── Fragmento para leer ──

El grabado registra la visita de San Martín al fuerte de San Carlos, al sur de Mendoza, hasta donde salió en septiembre de 1816, para entrevistarse con los caciques pehuenches, pedirles permiso para atravesar sus tierras en el camino a Chile y su ayuda en las varias necesidades que hacían a su campaña de guerra, ponele, tanto en información y discreción, en baqueanos conocedores del territorio, como en ganado para la subsistencia y en sus caballadas, tan entrenadas en los senderos de la Cordillera. Y allá se fue San Martín, treinta leguas al sur del Plumerillo, acompañado por su estado mayor, granaderos y milicianos, y un séqito de mulas cargadas de obsequios, espuelas, frenos y cabestros, vestidos bordados, sombreros y pañuelos y tal vez sea cierto que también traía cuentas brillosas y barriles de vino y aguardiente –desconfío de algunos datos porque cuando se trata de indios siempre algún gorila imagina que son los únicos que se emborrachan- a tratar cuestiones de guerra con el cacique Ñeicún, señor de la Cordillera del Viento y de las tierras que se extendían entre el río Agrio del Neuquén y Malalhue.

───

Qué hacer:
Responde según el fragmento sobre la visita de San Martín al fuerte de San Carlos:
(a) ¿En qué mes y año salió San Martín hacia el fuerte?
(b) ¿A cuántas leguas al sur del Plumerillo se fue?
(c) ¿Con qué cacique fue a tratar cuestiones de guerra?

── Material mostrado ──

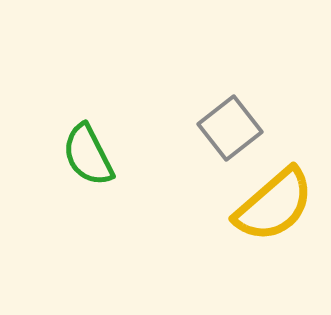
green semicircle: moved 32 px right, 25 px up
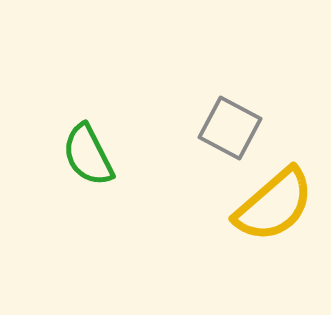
gray square: rotated 24 degrees counterclockwise
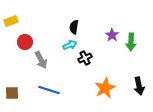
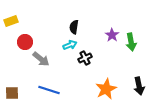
green arrow: rotated 12 degrees counterclockwise
gray arrow: moved 1 px up; rotated 24 degrees counterclockwise
orange star: moved 1 px right, 1 px down
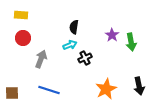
yellow rectangle: moved 10 px right, 6 px up; rotated 24 degrees clockwise
red circle: moved 2 px left, 4 px up
gray arrow: rotated 108 degrees counterclockwise
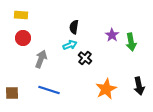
black cross: rotated 24 degrees counterclockwise
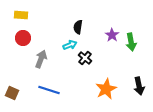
black semicircle: moved 4 px right
brown square: rotated 24 degrees clockwise
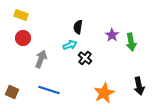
yellow rectangle: rotated 16 degrees clockwise
orange star: moved 2 px left, 4 px down
brown square: moved 1 px up
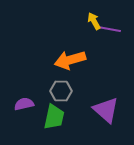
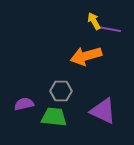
orange arrow: moved 16 px right, 4 px up
purple triangle: moved 3 px left, 1 px down; rotated 16 degrees counterclockwise
green trapezoid: rotated 96 degrees counterclockwise
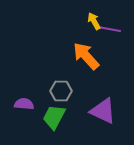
orange arrow: rotated 64 degrees clockwise
purple semicircle: rotated 18 degrees clockwise
green trapezoid: rotated 68 degrees counterclockwise
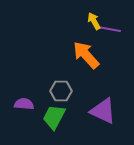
orange arrow: moved 1 px up
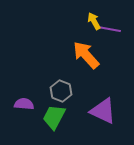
gray hexagon: rotated 20 degrees clockwise
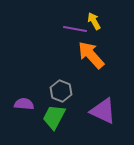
purple line: moved 34 px left
orange arrow: moved 5 px right
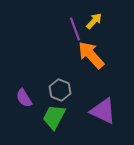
yellow arrow: rotated 72 degrees clockwise
purple line: rotated 60 degrees clockwise
gray hexagon: moved 1 px left, 1 px up
purple semicircle: moved 6 px up; rotated 126 degrees counterclockwise
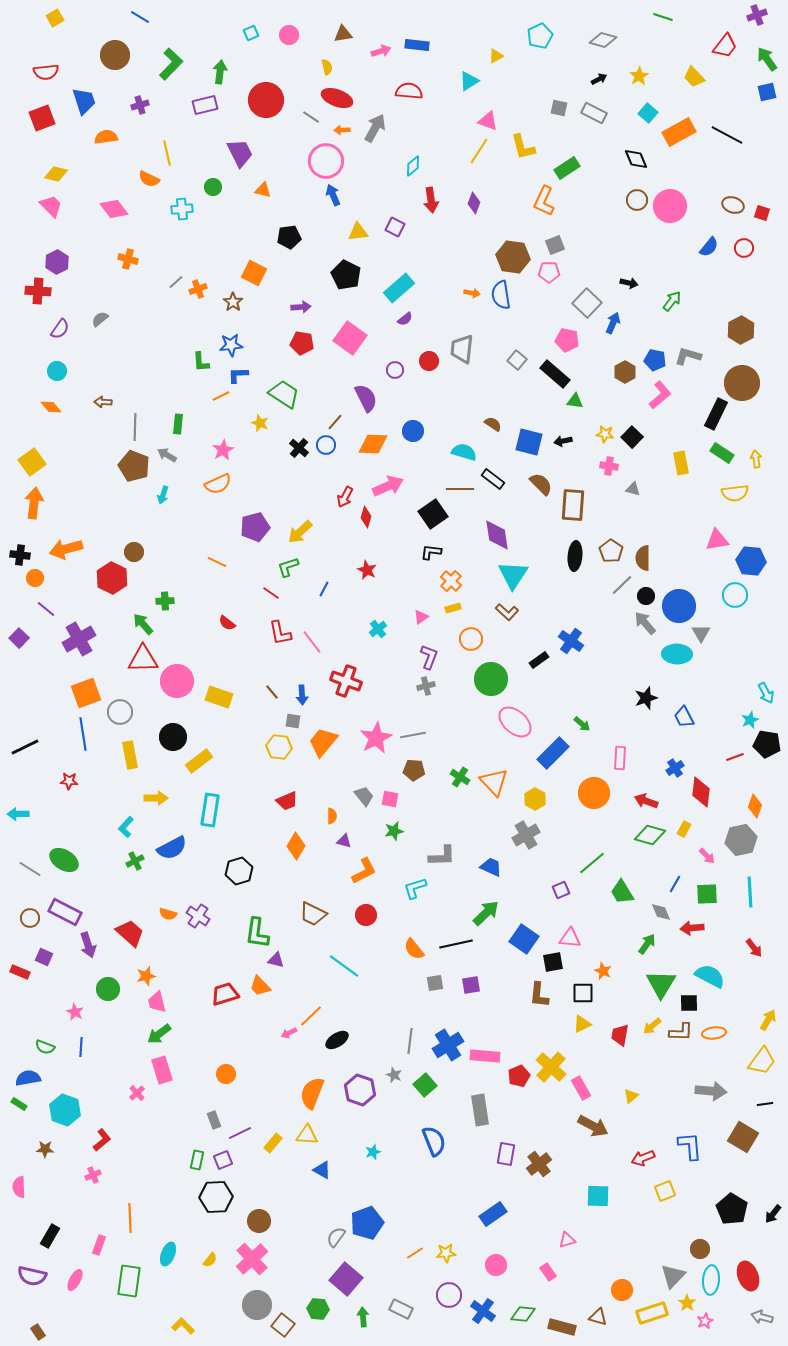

───

Respuesta:
(a) En septiembre de 1816.
(b) A treinta leguas.
(c) Con el cacique Ñeicún.